Branch-isolated databases with Neon

Neon branch integration
# Default (trunk): use a shared staging DB DATABASE_URL=postgres://u:p@ep-shared.neon.tech/app # Override for feature/*: Neon creates a branch DB per git branch # Set via Neon's GitHub integration, then reference the secret here DATABASE_URL=${NEON_BRANCH_DB_URL}

Auth callbacks that follow the preview URL

Auth0 / Clerk / NextAuth
NEXTAUTH_URL=${PREVIEWDROP_URL} AUTH_REDIRECT_URL=${PREVIEWDROP_URL}/callback

CORS that only trusts the preview

Django / Rails / Express
ALLOWED_ORIGINS=${PREVIEWDROP_URL}

Feature flags scoped to the branch

GrowthBook / LaunchDarkly
FEATURE_FLAG_ENV=${PREVIEWDROP_BRANCH} # LaunchDarkly SDK key for a preview-only project LD_SDK_KEY=sdk-preview-...
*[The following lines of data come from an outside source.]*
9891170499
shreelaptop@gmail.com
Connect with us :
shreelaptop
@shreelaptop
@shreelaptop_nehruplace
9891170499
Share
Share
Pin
Debugging a missing variable

If your app can't see a variable you set, try in order:

  • Redeploy the preview — variables are injected at container start, not hot-reloaded.
  • Check the build log for typos in your ENV directives. A hardcoded ENV PORT=8080 in the Dockerfile overrides PreviewDrop's injected PORT.
  • Confirm there's no branch override shadowing your value — branch overrides win over defaults.

If a variable still looks blank in the Variables tab after you saved it, it may have failed to decrypt (encryption key rotation, envelope corruption). Re-enter the value; the next save re-encrypts under the current key.